**Trecho do documento**
********************

Em meados de julho último, adentramos às pressas num pronto-socorro com suspeita de “água” nos seus pulmões. Ato contínuo, os médicos drenaram 1,5 litro que lhe dificultava sobremaneira a respiração. Houve ainda a necessidade de se fazer outro exame suplementar (tomografia do tórax). Tomadas as primeiras medidas, o Plano de Saúde encaminhou-a a certa unidade hospitalar e, dois dias depois, fui convocado para uma séria conversa com os médicos, que me apresentaram um diagnóstico devastador: ela tinha um câncer de pulmão em estado terminal.

Para eles não havia mais possibilidade de intervenção cirúrgica ou qualquer outro tipo de tratamento alternativo, dada a magnitude do tumor. Diante da espinhosa revelação, fui tomado por imenso choque emocional. Em segundos repassei mentalmente todo o esforço despendido por ela ao recorrer a vários especialistas com frequência regular. Mas, paradoxalmente, nenhum deles percebeu a gravidade ali presente, e, assim, os tratamentos eram invariavelmente ineficazes. Definitivamente, por algum motivo “inexplicável”, não conseguiam alcançar o âmago do problema. As teias do acaso estariam operando ali? Obviamente, não. Afinal, em tudo há uma razão de ser, uma explicação, mesmo que aparentemente oculta.

********************

**Material fornecido**
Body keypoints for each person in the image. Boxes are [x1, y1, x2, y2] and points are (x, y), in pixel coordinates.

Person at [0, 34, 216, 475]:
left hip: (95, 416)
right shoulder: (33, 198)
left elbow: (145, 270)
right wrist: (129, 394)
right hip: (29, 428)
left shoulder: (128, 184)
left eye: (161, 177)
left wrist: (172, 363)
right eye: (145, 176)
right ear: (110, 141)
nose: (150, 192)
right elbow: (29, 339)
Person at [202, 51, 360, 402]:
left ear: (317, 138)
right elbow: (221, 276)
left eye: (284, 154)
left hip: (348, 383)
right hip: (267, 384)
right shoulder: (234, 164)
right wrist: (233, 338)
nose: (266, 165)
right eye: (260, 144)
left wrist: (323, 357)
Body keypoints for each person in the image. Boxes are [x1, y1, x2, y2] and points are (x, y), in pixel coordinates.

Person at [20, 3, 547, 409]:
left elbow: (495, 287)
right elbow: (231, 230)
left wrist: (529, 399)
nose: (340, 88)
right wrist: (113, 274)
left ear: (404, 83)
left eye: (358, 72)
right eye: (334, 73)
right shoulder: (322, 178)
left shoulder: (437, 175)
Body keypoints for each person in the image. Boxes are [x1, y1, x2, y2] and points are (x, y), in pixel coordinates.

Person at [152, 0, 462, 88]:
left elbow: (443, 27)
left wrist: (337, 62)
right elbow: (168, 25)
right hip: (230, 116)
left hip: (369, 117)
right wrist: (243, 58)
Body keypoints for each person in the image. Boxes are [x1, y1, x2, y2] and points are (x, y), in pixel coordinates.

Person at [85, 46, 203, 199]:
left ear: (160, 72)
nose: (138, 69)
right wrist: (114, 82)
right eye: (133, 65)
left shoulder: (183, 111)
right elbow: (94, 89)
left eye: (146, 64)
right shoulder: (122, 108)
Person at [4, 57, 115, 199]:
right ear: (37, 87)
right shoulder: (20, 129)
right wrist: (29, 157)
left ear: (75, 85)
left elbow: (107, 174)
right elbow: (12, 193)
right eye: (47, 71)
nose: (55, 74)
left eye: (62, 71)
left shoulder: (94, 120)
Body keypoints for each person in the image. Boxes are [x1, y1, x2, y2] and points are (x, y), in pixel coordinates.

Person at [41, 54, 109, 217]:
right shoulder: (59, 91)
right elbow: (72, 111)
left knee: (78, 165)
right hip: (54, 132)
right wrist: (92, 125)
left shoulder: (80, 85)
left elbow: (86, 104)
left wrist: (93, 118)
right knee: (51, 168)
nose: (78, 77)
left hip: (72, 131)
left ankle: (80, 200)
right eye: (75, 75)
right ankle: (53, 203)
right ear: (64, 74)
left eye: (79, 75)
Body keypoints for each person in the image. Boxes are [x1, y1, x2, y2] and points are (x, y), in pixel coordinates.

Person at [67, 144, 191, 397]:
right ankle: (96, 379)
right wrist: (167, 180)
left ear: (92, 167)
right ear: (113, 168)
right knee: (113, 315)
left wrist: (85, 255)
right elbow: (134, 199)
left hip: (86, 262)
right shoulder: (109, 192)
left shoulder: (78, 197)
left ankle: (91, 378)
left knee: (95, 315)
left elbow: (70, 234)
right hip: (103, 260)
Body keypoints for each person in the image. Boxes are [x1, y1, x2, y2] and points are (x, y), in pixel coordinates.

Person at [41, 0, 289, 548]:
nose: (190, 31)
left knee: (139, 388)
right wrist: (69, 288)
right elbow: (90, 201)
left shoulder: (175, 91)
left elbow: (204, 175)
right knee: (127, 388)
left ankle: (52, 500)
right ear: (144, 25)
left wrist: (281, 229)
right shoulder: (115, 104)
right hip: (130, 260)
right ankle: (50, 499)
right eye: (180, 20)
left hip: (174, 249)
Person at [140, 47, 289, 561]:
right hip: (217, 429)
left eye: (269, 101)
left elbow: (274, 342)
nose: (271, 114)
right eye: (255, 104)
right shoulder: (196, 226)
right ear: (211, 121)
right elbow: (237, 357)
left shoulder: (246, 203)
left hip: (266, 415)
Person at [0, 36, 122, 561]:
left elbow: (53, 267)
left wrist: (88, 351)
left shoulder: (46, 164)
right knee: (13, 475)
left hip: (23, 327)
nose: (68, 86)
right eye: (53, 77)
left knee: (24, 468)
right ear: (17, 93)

********************

**Exercícios propostos**
[A] Liste, na ordem em que aparecem, todos os advérbios terminados em "-mente" do trecho sobre o diagnóstico.
[B] Prossiga o trecho sobre o diagnóstico a partir da última frase apresentada.

**Respostas esperadas**
[A] mentalmente, paradoxalmente, invariavelmente, Definitivamente, Obviamente, aparentemente

[B]
Curioso, entretanto, é que no último estudo do Evangelho dominical – hábito que cultivamos durante toda a nossa relação – que antecedeu esse doloroso périplo, minha companheira divisou, através da sua capacidade de vidência, o Espírito da sua mãezinha, desencarnada há muitos anos atrás, sensivelmente rejuvenescida – conforme me relatou –, bem como uma de suas tias. Desse modo, enquanto eu lhe aplicava o passe energético, a tia me dava sustentação pela dimensão extracorpórea, numa inequívoca demonstração de que a vida continua estuante após a morte, assim como dos inquebrantáveis laços de amor. Ademais, a visão fora sintomática, isto é, prenúncio de que algo sério estava por acontecer como, de fato, se confirmou posteriormente.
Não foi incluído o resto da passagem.